Prove or disprove that the ideal $\Big((X+1)^2,(2X+1)(X^2-2)\Big)$ is a principal ideal in $\mathbb{Z}[X]$

Question

Prove or disprove that the ideal $\Big((X+1)^2,(2X+1)(X^2-2)\Big)$ is a principal ideal in $\mathbb{Z}[X]$

Assume that the ideal $\Big((X+1)^2,(2X+1)(X^2-2)\Big)$ is principal.
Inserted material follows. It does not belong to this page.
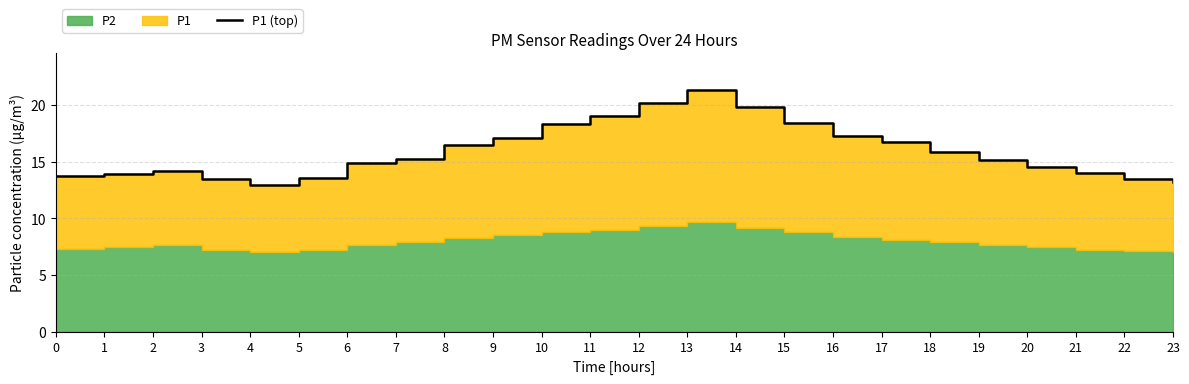

What is the minimum value shown in the chart?

13.0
Then exist generator $f(X)\in \mathbb Z[X]$ such that: $$\Big((X+1)^2,(2X+1)(X^2-2)\Big)=f(X)\mathbb Z[X]$$ However I don't have idea how to (dis)prove that $f$ exist.

Answer 1

Division with remainder gives

$2x^3+x^2-4x-2 = (2x-3)(x^2+2x+1) + 1$.

Thus $1$ lies in the ideal and so the ideal equals $\Bbb Z[x]$.

Answer 2

$\begin{align}{\bf Hint}\ \ I =&\ ((x\!+\!1)^2,\ f(x))\\[.2em] = &\ ((x\!+\!1)^2,\ f(x)\bmod (x+1)^2)\ \ \ {\rm as\ in\ Euclidean\ Algorithm}\\[.2em] = &\ ((x\!+\!1)^2,\ \color{#c00}{f(-1)} + \color{#0a0}{f'(-1)} (x\!+\!1))\ \ \ {\rm by\ Taylor\ expansion} \end{align}$

Your $\,f(x)\,$ has $\,\color{#c00}{f(-1) = 1}\,$ and $\,\color{#0a0}{f'(-1) = 0}\,$ so $\,\color{#c00}{1}\in I\Rightarrow\, I = (\color{#c00}{1})$

Remark $\ $ i.e. $f\equiv 1\pmod{(x\!+\!1)^2}\,$ by double root test shows $-1$ is a double root of $\,f-1$